SUMENEP – Seorang guru honorer di SDN Torjek II, Kecamatan Kangayan, Kabupaten Sumenep, harus menghadapi kenyataan pahit. Rasulullah, guru Pendidikan Agama Islam (PAI) untuk kelas IV, V, dan VI, diberhentikan dari tugasnya pada Sabtu, 3 Mei 2025 pukul 10.46 WIB. Pemecatan ini dilakukan tak lama setelah dirinya ikut melaporkan dugaan korupsi dalam program Bantuan Stimulan Perumahan Swadaya (BSPS) yang diduga melibatkan oknum kepala desa setempat.
Ironisnya, keputusan pemecatan tersebut datang dari pihak-pihak yang seharusnya menjadi garda terdepan dalam menjunjung etika dan nilai pendidikan. Dalam berita acara pemberhentian, tercantum nama-nama:
- Arifin, S.Pd., M.Pd. – Kepala SDN Torjek
- Masrur Abadi – Pengawas Sekolah,
- Tohasa – Wali murid asal Dusun Torjek Atas,
- Nurahman – Wali murid asal Dusun Setamber,
- Liatnan – Wali murid asal Dusun Pondok Kelor,
- Usnul – Warga Dusun Torjek Atas.
Arifin, Kepala Sekolah yang menandatangani surat pemberhentian, diketahui merupakan ipar dari Kepala Desa Torjek, yang namanya disebut-sebut dalam laporan dugaan korupsi tersebut. Rasulullah menyatakan tidak diberi kesempatan membela diri secara adil. Ia hanya diminta duduk dalam ruang sekolah saat pemecatan diumumkan.

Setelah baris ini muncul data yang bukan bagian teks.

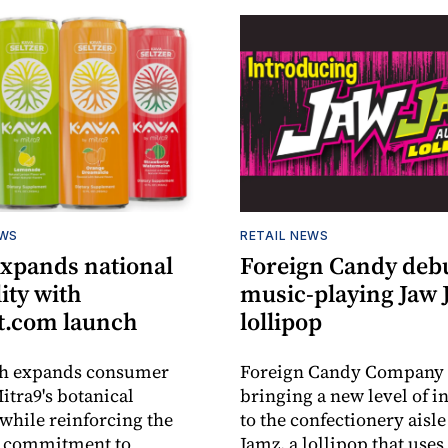
EWS
RETAIL NEWS
expands national
Foreign Candy deb
lity with
music-playing Jaw
.com launch
lollipop
ch expands consumer
Foreign Candy Company 
itra9's botanical
bringing a new level of in
while reinforcing the
to the confectionery aisle
 commitment to
Jamz, a lollipop that uses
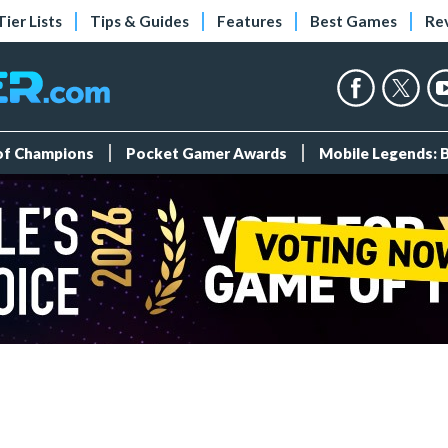
Tier Lists
Tips & Guides
Features
Best Games
Re
 of Champions
Pocket Gamer Awards
Mobile Legends: 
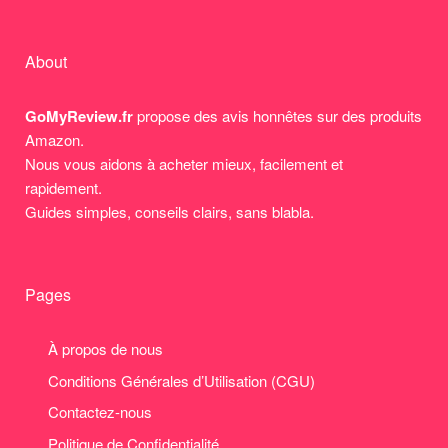
About
GoMyReview.fr
propose des avis honnêtes sur des produits
Amazon.
Nous vous aidons à acheter mieux, facilement et
rapidement.
Guides simples, conseils clairs, sans blabla.
Pages
À propos de nous
Conditions Générales d’Utilisation (CGU)
Contactez-nous
Politique de Confidentialité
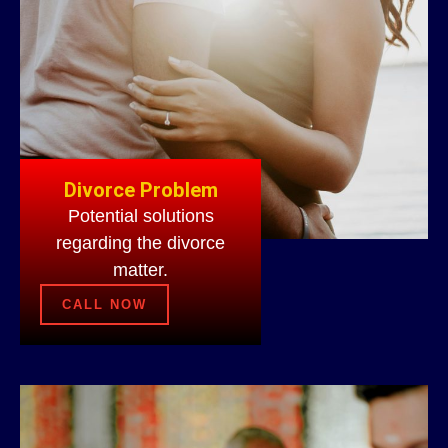
Divorce Problem
Potential solutions
regarding the divorce
matter.
CALL NOW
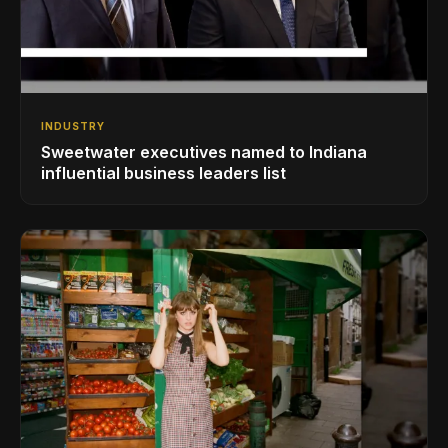
INDUSTRY
Sweetwater executives named to Indiana
influential business leaders list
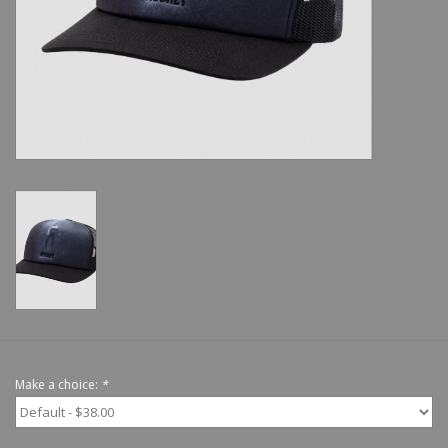
Shoes
Sale
GiftCard
Make a choice:
*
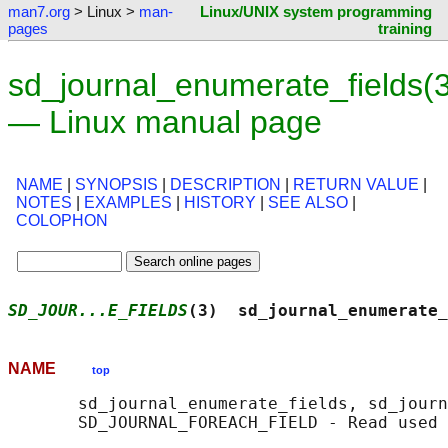
man7.org
> Linux >
man-
Linux/UNIX system programming
pages
training
sd_journal_enumerate_fields(3
— Linux manual page
NAME
|
SYNOPSIS
|
DESCRIPTION
|
RETURN VALUE
|
NOTES
|
EXAMPLES
|
HISTORY
|
SEE ALSO
|
COLOPHON
SD_JOUR...E_FIELDS
(3)  sd_journal_enumerate_
NAME
top
       sd_journal_enumerate_fields, sd_journ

“Ini bukan sekadar saya dipecat, ini tentang bagaimana kebenaran dipukul mundur oleh kekuasaan,” ujar Rasulullah dengan nada lirih saat ditemui di gubuk tempat tinggalnya.
Kasus ini menuai kecaman dari berbagai pihak. Pausi, aktivis GARDASATU Sumenep, menyatakan bahwa pemecatan Rasulullah adalah bentuk pembungkaman terhadap kebenaran. Ia bahkan menyoroti rekam jejak Arifin yang pernah dikaitkan dengan dugaan penyimpangan dana Program Indonesia Pintar (PIP).
“Kami akan menyelidiki lebih lanjut, terutama dugaan penyelewengan dana BOS dan program pendidikan lainnya. Korupsi di sektor pendidikan, khususnya di wilayah kepulauan, sudah terlalu masif dan tak bisa terus dibiarkan,” tegas Pausi.
Kasus ini menjadi sorotan tajam terhadap wajah pendidikan dan keadilan di Indonesia. Ketika seorang guru agama diberhentikan karena membela integritas, publik pun bertanya: apakah masih ada tempat bagi kebenaran di ruang pendidikan negeri ini?